Peter Arnott has remedied that with his new play Propaganda Swing which unravels the true story of a group of musicians who were given the name Charlie and his Orchestra.
Jazz in 1930s Berlin was popular. But the Nazis hated it. Radio stations could not play anything that resembled jazz and musicians were even told how to hold their instruments so that they would not look like black performers.
But Goebbels' ministry decided it could use swing for its own nefarious purposes. Musicians had to make a pact with the Fascists who allowed them to continue playing their cherished music but songs were rewritten to include Nazi dogma. They were then broadcast to boost Germans' flagging morale.
Propaganda Swing is told through the first-person narrative of CBS Radio war correspondent Billy Constant. He has fallen in love with German jazz singer Lala Anderson and is caught up in the vicious restrictions of what can be said and played due to Nazi censorship.
Richard Cohen shows us an increasingly acerbic Constant who is totally frustrated because there is little he can say on the air and he is desperate to quit Germany.
Tomm Coles gives a fine performance as Lutz Templin, the bandleader who has to swallow his pride and do the Germans' bidding. The alternatives, he points out, are infinitely worse. His confession that he is not good enough to go to the USA in the hope of joining one of the world's top jazz bands is touching.
But the best portrayal of the evening comes from Chris Andrew Mellon as Otto Stenzl, the fixer and nightclub owner.
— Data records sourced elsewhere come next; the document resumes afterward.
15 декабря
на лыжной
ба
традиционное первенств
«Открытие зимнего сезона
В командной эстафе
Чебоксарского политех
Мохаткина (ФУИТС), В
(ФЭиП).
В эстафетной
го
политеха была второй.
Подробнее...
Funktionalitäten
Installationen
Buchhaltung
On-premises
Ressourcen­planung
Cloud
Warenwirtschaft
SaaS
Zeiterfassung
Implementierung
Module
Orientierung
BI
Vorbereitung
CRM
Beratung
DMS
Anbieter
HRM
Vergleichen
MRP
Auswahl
After being forced to sell the club cheaply when the Nazis discover his grandmother was Jewish, drunken Otto goes on stage to do a stand-up routine. Mellon delivers a poignant, cringeworthy act which is uncomfortable to watch yet absorbing.
Miranda Wilford smoulders early on as Lala Anderson before she becomes a shadow of herself when she has to sing the Germans' awkward lyrics.
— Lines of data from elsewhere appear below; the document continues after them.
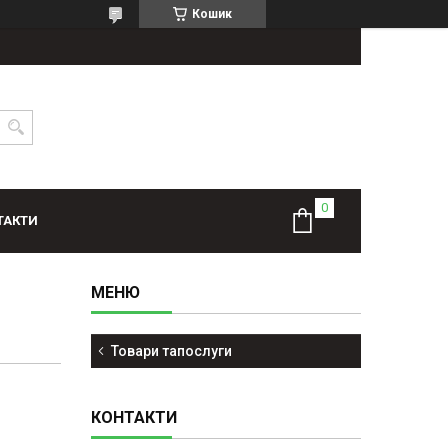
Кошик
ТАКТИ
Товари тапослуги
КОНТАКТИ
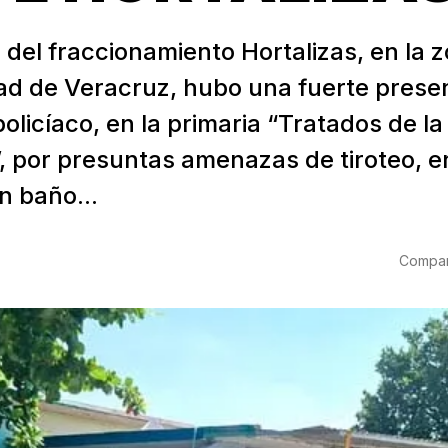
a del fraccionamiento Hortalizas, en la 
dad de Veracruz, hubo una fuerte prese
olicíaco, en la primaria “Tratados de la
”, por presuntas amenazas de tiroteo, 
n baño...
6
Compart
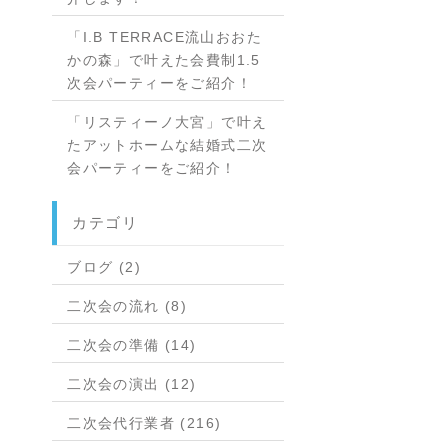
「I.B TERRACE流山おおた
かの森」で叶えた会費制1.5
次会パーティーをご紹介！
「リスティーノ大宮」で叶え
たアットホームな結婚式二次
会パーティーをご紹介！
カテゴリ
ブログ (2)
二次会の流れ (8)
二次会の準備 (14)
二次会の演出 (12)
二次会代行業者 (216)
Propaganda Swing features a three-piece band and eight actor-musicians who light up the stage. Clara Darcy is a typical example: one minute she is blonde Anita Spada, completely naïve about the Germans' motives, the next she is belting out a tune for all she is worth on trumpet.
There is a cameo by Callum Coates as Lord Haw Haw, the wartime traitor whose broadcasts tried to undermine the effectiveness of the Allied war effort. But the character seems insufficiently developed to make a telling contribution and his role in the production is not adequately explained.
I was concerned early on that Propaganda Swing might turn into a jukebox musical-type show. But Arnott's script and Hamish Glen's astute direction signal that this is a production with much more going for it.
Numbers including "You're Driving Me Crazy", "Makin' Whoopee" and "Lili Marlene" are well received. And the band demonstrate they can really swing when they get the whole theatre jumping with "Tiger Rag".
Libby Watson's gorgeous art deco set and Mike Robertson's lighting—at times effectively stark when Billy Constant addresses the audience—add to the spectacle.
On the night I saw the production, I was surprised that the sound levels weren't always properly balanced, with the instruments sometimes overpowering the vocals.
On the whole, though, Propaganda Swing is an enjoyable evening's entertainment and cleverly shows a side of the Nazis that has rarely been explored.